Hackers admit stealing data worth millions from Army, Microsoft, more
By Lauren Raab
Two members of an international hacking ring pleaded guilty Tuesday for their roles in stealing $100 million worth of intellectual property and other data from the United States (US) Army, Microsoft, and several other technology companies, and two other people also have been indicted, the Department of Justice said.
"The members of this international hacking ring stole trade secret data used in high-tech American products, ranging from software that trains US soldiers to fly Apache helicopters to Xbox games that entertain millions around the world," Assistant Attorney General Leslie R. Caldwell said in a statement.
The indictment, unsealed Tuesday, says the defendants hacked into networks belonging to the Army, Microsoft Corp, Epic Games Inc, Valve Corp and Zombie Studios from January 2011 to March 2014 and conspired to use and sell information they stole.
It accuses them of taking information related to Microsoft's Xbox Live and then-unreleased Xbox One; software that Zombie Studios developed for the Army that simulates flying Apache helicopters; pre-release versions of the Epic video game "Gears of War 3" and the Activision video game Call of Duty: Modern Warfare 3; employee login information and other data from Valve; and more than $5,000 worth of "confidential data" from the Army.
Sanadodeh Nesheiwat, 28, of New Jersey, and David Pokora, 22, of Canada pleaded guilty to conspiracy to commit computer fraud and copyright infringement, the Justice Department said.

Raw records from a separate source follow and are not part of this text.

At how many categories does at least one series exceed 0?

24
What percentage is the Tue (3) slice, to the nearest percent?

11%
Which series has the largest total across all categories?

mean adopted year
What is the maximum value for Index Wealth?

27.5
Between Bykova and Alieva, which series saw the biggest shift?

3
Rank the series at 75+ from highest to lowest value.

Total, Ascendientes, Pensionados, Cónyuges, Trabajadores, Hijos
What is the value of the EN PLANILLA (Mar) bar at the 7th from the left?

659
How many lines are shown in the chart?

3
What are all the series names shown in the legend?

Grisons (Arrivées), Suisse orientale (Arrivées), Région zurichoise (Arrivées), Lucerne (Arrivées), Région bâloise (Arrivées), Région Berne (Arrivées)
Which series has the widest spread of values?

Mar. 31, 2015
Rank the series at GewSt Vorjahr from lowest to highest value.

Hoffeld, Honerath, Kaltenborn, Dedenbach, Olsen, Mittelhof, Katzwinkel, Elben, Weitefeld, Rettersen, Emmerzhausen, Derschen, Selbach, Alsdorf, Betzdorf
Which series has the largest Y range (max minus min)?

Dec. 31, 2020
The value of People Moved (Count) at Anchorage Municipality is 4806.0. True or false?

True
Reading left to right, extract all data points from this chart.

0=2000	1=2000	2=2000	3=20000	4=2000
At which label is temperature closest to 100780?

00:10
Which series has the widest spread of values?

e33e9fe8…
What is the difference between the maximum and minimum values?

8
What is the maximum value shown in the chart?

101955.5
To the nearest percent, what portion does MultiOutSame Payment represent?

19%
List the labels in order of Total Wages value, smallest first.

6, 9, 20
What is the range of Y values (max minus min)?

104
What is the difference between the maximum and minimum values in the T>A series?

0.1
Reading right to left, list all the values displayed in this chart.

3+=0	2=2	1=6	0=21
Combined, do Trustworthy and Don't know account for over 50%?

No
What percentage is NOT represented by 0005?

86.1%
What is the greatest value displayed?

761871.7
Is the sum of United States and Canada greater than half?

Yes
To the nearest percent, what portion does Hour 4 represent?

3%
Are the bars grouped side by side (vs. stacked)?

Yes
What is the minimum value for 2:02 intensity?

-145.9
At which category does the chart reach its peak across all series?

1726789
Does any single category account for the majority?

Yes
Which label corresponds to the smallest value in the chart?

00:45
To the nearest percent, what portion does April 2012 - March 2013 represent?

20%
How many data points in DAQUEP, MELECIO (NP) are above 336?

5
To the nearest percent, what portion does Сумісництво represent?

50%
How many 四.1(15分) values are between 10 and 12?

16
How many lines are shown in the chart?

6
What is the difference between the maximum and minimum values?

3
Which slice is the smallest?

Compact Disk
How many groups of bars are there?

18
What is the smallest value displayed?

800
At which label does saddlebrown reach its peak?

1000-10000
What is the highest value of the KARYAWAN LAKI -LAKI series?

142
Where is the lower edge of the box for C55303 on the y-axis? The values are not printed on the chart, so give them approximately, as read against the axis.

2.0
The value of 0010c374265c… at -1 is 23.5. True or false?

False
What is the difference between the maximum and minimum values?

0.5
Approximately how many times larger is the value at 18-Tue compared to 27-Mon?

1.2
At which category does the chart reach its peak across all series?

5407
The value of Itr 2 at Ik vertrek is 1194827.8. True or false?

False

They are to be sentenced January 13.
federal grand jury
A federal grand jury indicted Nesheiwat and Pokora - as well as Nathan Leroux, 20, of Bowie, Maryland; and Austin Alcala, 18, of McCordsville, Indiana - in April. The indictment alleges conspiracies to commit computer fraud, copyright infringement, wire fraud, mail fraud, identity theft and theft of trade secrets, the Justice Department said. It also contains counts of wire fraud, aggravated identity theft and unauthorised computer access.
The indictment refers to two co-conspirators, one from North Carolina and one from Australia. Neither is charged in the indictment, but the Justice Department said an Australian citizen was facing charges in his home country.